Survival of frozen-thawed human red cells as a function of cooling and warming velocities.

Human red cells were equilibrated for 30 min at 20degreesC in buffered saline containing 2 M glycerol and then frozen to --196degreesC at 0.27, 1.7, 59, 180, 480, 600, and 1300degreesC/min and warmed at 0.47, 1, 26, 160, and 550degreesC/min. Cells frozen at 600 and 1300degreesC/min responded in the classical fashion for cells containing intracellular ice; i.e., survivals were low when warming was slow (less than 10%), but increased progressively with increasing warming rate. The sensitivity to slow warming presumably reflects the recrystallization of intracellular ice. Cells frozen at 59 and 180degreesC/min yielded high survivals at all warming rates. This response is also consistent with the findings for other cells cooled just slowly enough to preclude intracellular ice.
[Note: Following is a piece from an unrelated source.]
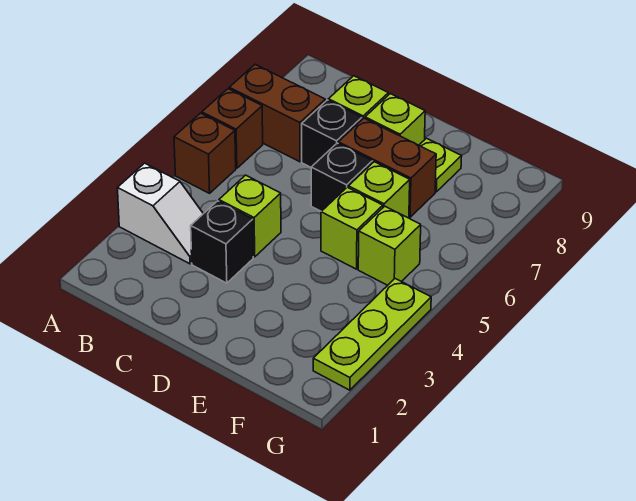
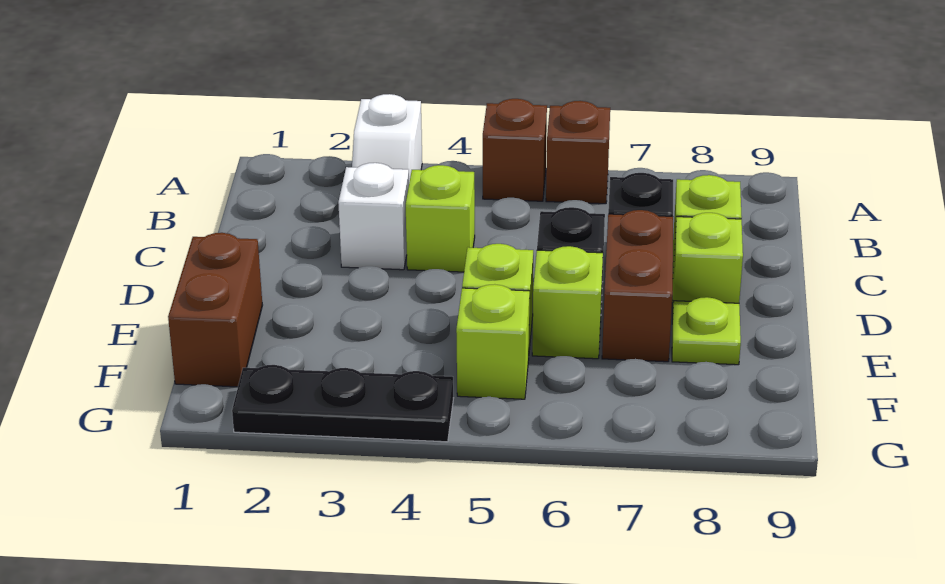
brown brick A7:B7 level 1 -> brown brick E1:F1 level 1
black brick C3 level 1 -> white brick C3 level 1
lime plate G2:G4 level 1 -> black plate G2:G4 level 1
Cells frozen very slowly at 0.27 and 1.7degreesC/min, however, responded differently; survivals were considerably higher when warming was slow (0.47 or 1degreesC/min) than when it was 26, 160, or 550degreesC/min. This response is analogous to that observed recently by others in mouse embryos and in higher plant tissue-culture cells and to that observed for many years in higher plants. It also confirms previous observations of Meryman in human red cells. It may reflect osmotic shock from rapid dilution but, if so, the basis of the osmotic shock is uncertain.